Inspiré de faits réels, Holy Spider (Les Nuits de Mashhad) adopte deux points de vue : celui d’un tueur en série – Mehdi Bajestani -, père de famille, justifiant ses meurtres au nom de la religion car il s’attaque à des femmes « corrompues », des prostituées, et celui de la journaliste qui le traque – Zar Amir Ebrahimi -, la police faisant le minimum sur ces affaires. Fort sur ses premières séquences, le film perd en vigueur par sa frontalité systématique lors des meurtres. Maladroit dans de nombreux choix cinématographiques, il laisse un goût amer lorsqu’il montre dans sa deuxième partie le pouvoir de la religion sur la justice et l’opinion publique en Iran. Autre déception à la Quinzaine des réalisateur avec Men d’Alex Garland. Harper (Jessie Buckley) gagne la campagne britannique en louant une vaste demeure pour fuir un événement tragique : son compagnon s’est défenestré suite à une dispute, face à elle. Accueillie par son étrange hôte joué par Rory Kinnear, elle sera terrorisé lors de sa première promenade en forêt par un homme nu – toujours joué par Rory Kinnear, qui joue la plupart des autres rôles secondaires masculins avec des looks divers. Figé dans sa situation traumatique initiale, ce film d’horreur possède quelques atouts, comme ses interprètes, sa vaste et inquiétante demeure, mais on a la sensation que le cinéaste passe à côté de son sujet, contrairement avec l’excellent Ex Machina. Même ses scènes les plus horrifiques peinent à faire de leur effet, la faute à un caractère excessif alors que les quelques séquences préférant le hors-champ font mouche.
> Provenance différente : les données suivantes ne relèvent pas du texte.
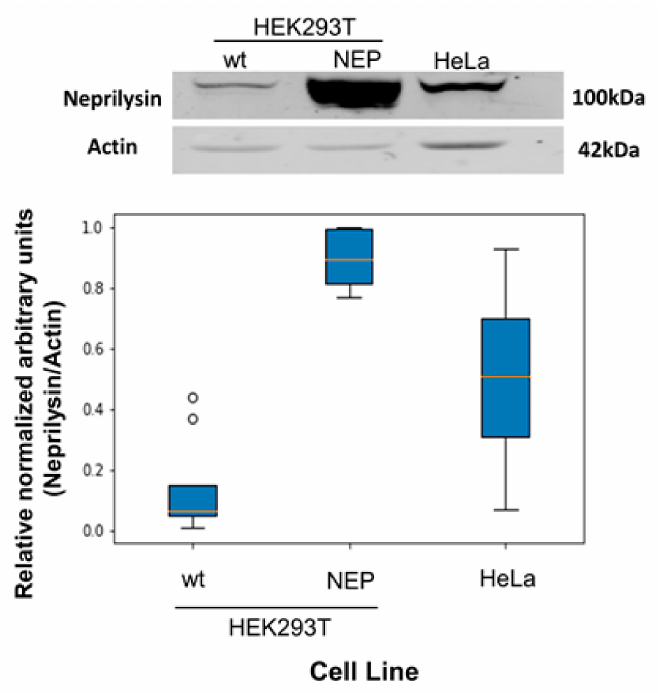
Figure 5. Protein expression levels of neprilysin in HEK293T, HEK293T-NEP and HeLa cell lines. The top panel shows a representative Western blot comparing NEP expression level in HEK293T cells parental (Wt) and HEK293T transfected cells stably over-expressing NEP (HEK293T-NEP) and HeLa cells. The bottom graph shows a densitometric analysis of the corresponding expression ( n = 6 for HEK293T-NEP cells and n = 10 for the other cell lines). All paired comparisons reported p values < 0.05, hence all are considered significantly different. Raw images for the Western blots are presented as Figure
Déjà en tournage de son prochain film, Alex Garland était absent mais nous avons eu le plaisir d’écouter Jessica Buckley et Rory Kinnear à propos du film et de son tournage.

L’après-midi, la plage de la Quinzaine des Réalisateurs était investie par le fabricant de caméras et lumières Arri. Il était possible de tester une configuration en Alexa Mini, s’aventurer parmi les convives à l’épaule, avec une configuration efficace grâce aux poignées permettant de gérer le zoom et le point sans perdre en stabilité. Un événement où j’ai eu la chance d’échanger avec le cinéaste ukrainien Dmytro Sukholytkyy-Sobchuk, réalisateur du génial Pamfir.